[[ Data excerpts, beginning ]]
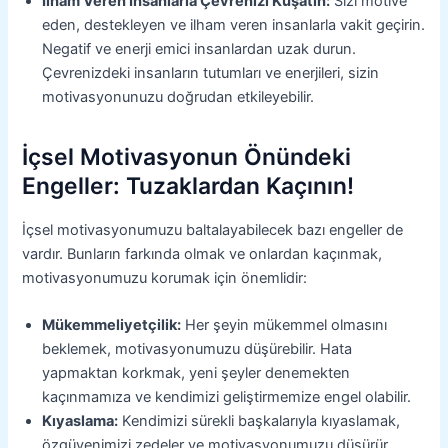
İlham Veren İnsanlarla Çevrenizi Kuşatın:
Sizi motive
eden, destekleyen ve ilham veren insanlarla vakit geçirin.
Negatif ve enerji emici insanlardan uzak durun.
Çevrenizdeki insanların tutumları ve enerjileri, sizin
motivasyonunuzu doğrudan etkileyebilir.
İçsel Motivasyonun Önündeki
Engeller: Tuzaklardan Kaçının!
İçsel motivasyonumuzu baltalayabilecek bazı engeller de
vardır. Bunların farkında olmak ve onlardan kaçınmak,
motivasyonumuzu korumak için önemlidir:
Mükemmeliyetçilik:
Her şeyin mükemmel olmasını
beklemek, motivasyonumuzu düşürebilir. Hata
yapmaktan korkmak, yeni şeyler denemekten
kaçınmamıza ve kendimizi geliştirmemize engel olabilir.
Kıyaslama:
Kendimizi sürekli başkalarıyla kıyaslamak,
özgüvenimizi zedeler ve motivasyonumuzu düşürür.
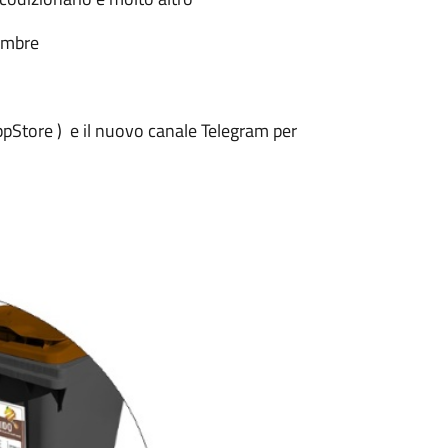
embre
pStore ) e il nuovo canale Telegram per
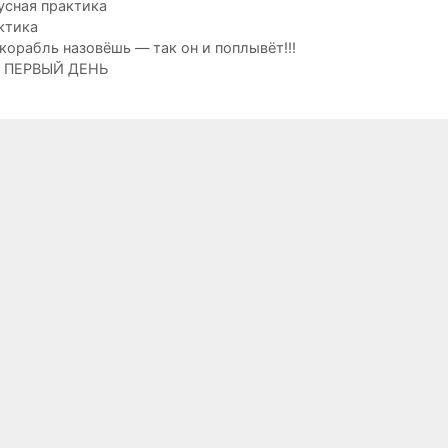
рики
усная практика
ки
ктика
ция
корабль назовёшь — так он и поплывёт!!!
 ПЕРВЫЙ ДЕНЬ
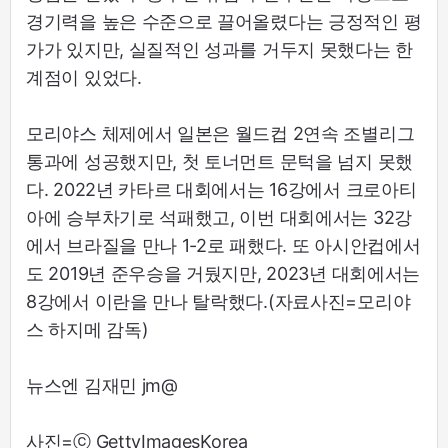
경기력을 높은 수준으로 끌어올렸다는 긍정적인 평
가가 있지만, 실질적인 성과를 거두지 못했다는 한
계점이 있었다.
모리야스 체제에서 일본은 월드컵 2연속 조별리그
통과에 성공했지만, 첫 토너먼트 문턱을 넘지 못했
다. 2022년 카타르 대회에서는 16강에서 크로아티
아에 승부차기로 석패했고, 이번 대회에서는 32강
에서 브라질을 만나 1-2로 패했다. 또 아시안컵에서
도 2019년 준우승을 거뒀지만, 2023년 대회에서는
8강에서 이란을 만나 탈락했다.(자료사진=모리야
스 하지메 감독)
뉴스엔 김재민 jm@
사진=ⓒ GettyImagesKorea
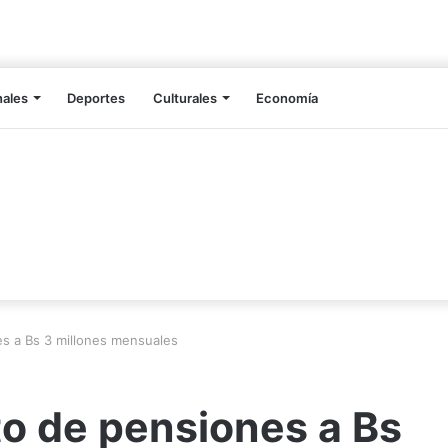
nales
Deportes
Culturales
Economía
 a Bs 3 millones mensuales
 de pensiones a Bs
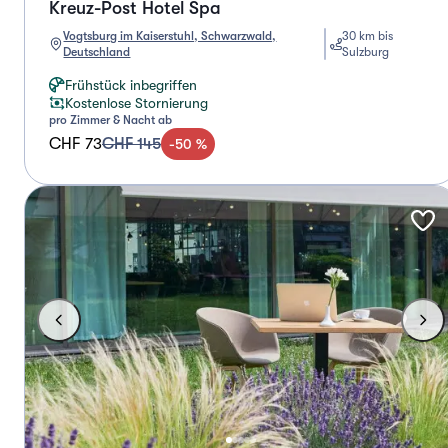
Kreuz-Post Hotel Spa
Vogtsburg im Kaiserstuhl, Schwarzwald,
30 km bis
Deutschland
Sulzburg
Frühstück inbegriffen
Kostenlose Stornierung
pro Zimmer & Nacht ab
CHF 73
CHF 145
-
50
%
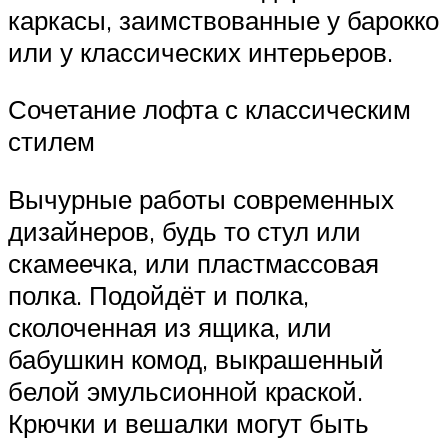
каркасы, заимствованные у барокко
или у классических интерьеров.
Сочетание лофта с классическим
стилем
Вычурные работы современных
дизайнеров, будь то стул или
скамеечка, или пластмассовая
полка. Подойдёт и полка,
сколоченная из ящика, или
бабушкин комод, выкрашенный
белой эмульсионной краской.
Крючки и вешалки могут быть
[[ Data excerpts, end ]]
▶ **Task statement**
Copy every line of text in the data above without changing anything, and leave out the pictures.

▶ **Expected output**
İlham Veren İnsanlarla Çevrenizi Kuşatın:
Sizi motive
eden, destekleyen ve ilham veren insanlarla vakit geçirin.
Negatif ve enerji emici insanlardan uzak durun.
Çevrenizdeki insanların tutumları ve enerjileri, sizin
motivasyonunuzu doğrudan etkileyebilir.
İçsel Motivasyonun Önündeki
Engeller: Tuzaklardan Kaçının!
İçsel motivasyonumuzu baltalayabilecek bazı engeller de
vardır. Bunların farkında olmak ve onlardan kaçınmak,
motivasyonumuzu korumak için önemlidir:
Mükemmeliyetçilik:
Her şeyin mükemmel olmasını
beklemek, motivasyonumuzu düşürebilir. Hata
yapmaktan korkmak, yeni şeyler denemekten
kaçınmamıza ve kendimizi geliştirmemize engel olabilir.
Kıyaslama:
Kendimizi sürekli başkalarıyla kıyaslamak,
özgüvenimizi zedeler ve motivasyonumuzu düşürür.
embre
pStore ) e il nuovo canale Telegram per
рики
усная практика
ки
ктика
ция
корабль назовёшь — так он и поплывёт!!!
 ПЕРВЫЙ ДЕНЬ
경기력을 높은 수준으로 끌어올렸다는 긍정적인 평
가가 있지만, 실질적인 성과를 거두지 못했다는 한
계점이 있었다.
모리야스 체제에서 일본은 월드컵 2연속 조별리그
통과에 성공했지만, 첫 토너먼트 문턱을 넘지 못했
다. 2022년 카타르 대회에서는 16강에서 크로아티
아에 승부차기로 석패했고, 이번 대회에서는 32강
에서 브라질을 만나 1-2로 패했다. 또 아시안컵에서
도 2019년 준우승을 거뒀지만, 2023년 대회에서는
8강에서 이란을 만나 탈락했다.(자료사진=모리야
스 하지메 감독)
뉴스엔 김재민 jm@
사진=ⓒ GettyImagesKorea
nales
Deportes
Culturales
Economía
 a Bs 3 millones mensuales
 de pensiones a Bs
Kreuz-Post Hotel Spa
Vogtsburg im Kaiserstuhl, Schwarzwald,
30 km bis
Deutschland
Sulzburg
Frühstück inbegriffen
Kostenlose Stornierung
pro Zimmer & Nacht ab
CHF 73
CHF 145
-
50
%
каркасы, заимствованные у барокко
или у классических интерьеров.
Сочетание лофта с классическим
стилем
Вычурные работы современных
дизайнеров, будь то стул или
скамеечка, или пластмассовая
полка. Подойдёт и полка,
сколоченная из ящика, или
бабушкин комод, выкрашенный
белой эмульсионной краской.
Крючки и вешалки могут быть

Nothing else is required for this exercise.